Arriva a parametro zero e con molta diffidenza da parte dei tifosi juventini. Casacca numero 21, esordisce nel settembre 2007, all’Olimpico di Roma, contro la squadra giallorossa. La prima parte della stagione è a luci e ombre: Zdenek si dimostra un buon giocatore, ma privo di quella personalità che necessità per fare il salto di qualità. È tranquillo («dormirebbe sempre – afferma Nedved – fatica persino ad arrabbiarsi, quando invece servirebbe»), diligente, ma si limita al compitino e niente di più. Comunque sia, grazie anche ai frequenti infortuni di Zebina, è spesso schierato da titolare. La svolta della stagione, avviene a Genova, il 9 marzo, contro i rossoblu; il ceco è schierato come terzino sinistro e, con un grandissimo gol e un assist a Trezeguet, è eletto migliore in campo.

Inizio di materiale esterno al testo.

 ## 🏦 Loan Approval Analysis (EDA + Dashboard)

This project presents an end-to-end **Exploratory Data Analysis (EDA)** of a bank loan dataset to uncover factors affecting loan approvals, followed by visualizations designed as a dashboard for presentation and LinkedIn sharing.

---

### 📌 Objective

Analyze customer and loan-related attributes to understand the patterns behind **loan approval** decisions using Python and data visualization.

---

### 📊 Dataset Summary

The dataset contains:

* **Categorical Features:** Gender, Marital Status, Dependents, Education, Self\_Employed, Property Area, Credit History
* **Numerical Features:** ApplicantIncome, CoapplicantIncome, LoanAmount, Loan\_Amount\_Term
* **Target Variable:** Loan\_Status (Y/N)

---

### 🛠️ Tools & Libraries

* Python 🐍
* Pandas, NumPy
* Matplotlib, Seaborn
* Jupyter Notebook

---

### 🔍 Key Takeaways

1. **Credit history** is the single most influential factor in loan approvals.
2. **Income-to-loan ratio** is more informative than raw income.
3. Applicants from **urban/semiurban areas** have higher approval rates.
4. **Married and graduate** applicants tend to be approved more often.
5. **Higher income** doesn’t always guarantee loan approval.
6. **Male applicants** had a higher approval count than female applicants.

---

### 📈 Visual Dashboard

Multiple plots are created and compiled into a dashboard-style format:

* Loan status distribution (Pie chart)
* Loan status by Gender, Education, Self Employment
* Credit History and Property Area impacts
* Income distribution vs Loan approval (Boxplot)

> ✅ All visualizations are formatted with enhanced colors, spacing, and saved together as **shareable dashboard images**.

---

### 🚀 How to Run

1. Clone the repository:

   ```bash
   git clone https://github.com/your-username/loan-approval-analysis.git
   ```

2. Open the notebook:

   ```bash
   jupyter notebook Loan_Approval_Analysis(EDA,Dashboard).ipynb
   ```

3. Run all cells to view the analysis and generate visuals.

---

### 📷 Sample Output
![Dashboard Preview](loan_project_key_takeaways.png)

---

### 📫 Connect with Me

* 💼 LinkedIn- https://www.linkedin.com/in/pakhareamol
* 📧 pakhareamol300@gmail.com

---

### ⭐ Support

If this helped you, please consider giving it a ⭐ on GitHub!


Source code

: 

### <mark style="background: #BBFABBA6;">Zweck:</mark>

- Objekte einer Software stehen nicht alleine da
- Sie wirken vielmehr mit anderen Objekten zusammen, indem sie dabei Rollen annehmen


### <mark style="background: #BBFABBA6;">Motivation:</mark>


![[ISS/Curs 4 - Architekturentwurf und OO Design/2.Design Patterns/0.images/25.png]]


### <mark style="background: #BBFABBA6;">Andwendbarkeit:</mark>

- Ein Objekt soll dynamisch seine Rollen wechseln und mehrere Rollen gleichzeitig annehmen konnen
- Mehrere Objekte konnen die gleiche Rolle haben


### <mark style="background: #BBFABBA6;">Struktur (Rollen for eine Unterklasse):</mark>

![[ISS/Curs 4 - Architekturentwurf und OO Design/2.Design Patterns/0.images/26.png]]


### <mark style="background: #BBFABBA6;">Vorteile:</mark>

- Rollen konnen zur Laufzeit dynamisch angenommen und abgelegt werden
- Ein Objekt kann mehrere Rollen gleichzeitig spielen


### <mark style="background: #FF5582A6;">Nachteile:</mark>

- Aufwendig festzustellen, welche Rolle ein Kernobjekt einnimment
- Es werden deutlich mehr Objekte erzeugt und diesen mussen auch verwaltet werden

Da quella partita in poi, Zdenek acquista sicurezza e anche i tifosi bianconeri si accorgono di lui, incoraggiandolo a ogni giocata. Grazie al costante appoggio dei tifosi, gioca a buon livello anche la seconda stagione con la maglia juventina, riuscendo a realizzare anche 2 reti: la seconda marcatura stagionale è quella importantissima, che vale il pareggio nella sfida casalinga contro l’Inter. Nei minuti di recupero, infatti, Grygera è lasciato completamente solo, su azione di calcio d’angolo battuto da Giovinco. La sua incornata è precisa e non lascia scampo a Julio Cesar, rendendo pazzi di gioia tutti i tifosi bianconeri che temevano ormai di uscire sconfitti dalla sfida con i nerazzurri.
Le due stagioni seguenti sono senza lode e senza infamia. Grygera ritorna a essere un calciatore che non riesce a dare quel qualcosa di più per meritarsi il posto in squadra. L’arrivo di Motta nell’estate del 2010, lo relega spesso in panchina. E il 30 agosto del 2011 rescinde il contratto che lo lega alla Juventus e firma con gli inglesi del Fulham. In totale colleziona 144 presenze e 3 reti.
«Quel gol me lo ricordo benissimo, le sfide con i nerazzurri erano sempre importanti e sentite. È stata una bellissima soddisfazione che mi porto sempre dentro. Di quel periodo sono contento, con l’unico dispiacere di non aver vinto lo scudetto. C’erano tanti campioni, da Buffon a Nedved, Del Piero, Trezeguet. Con Nedved mi sento praticamente tutte le settimane. Seguo sempre la Juve e una-due volte l’anno la vedo».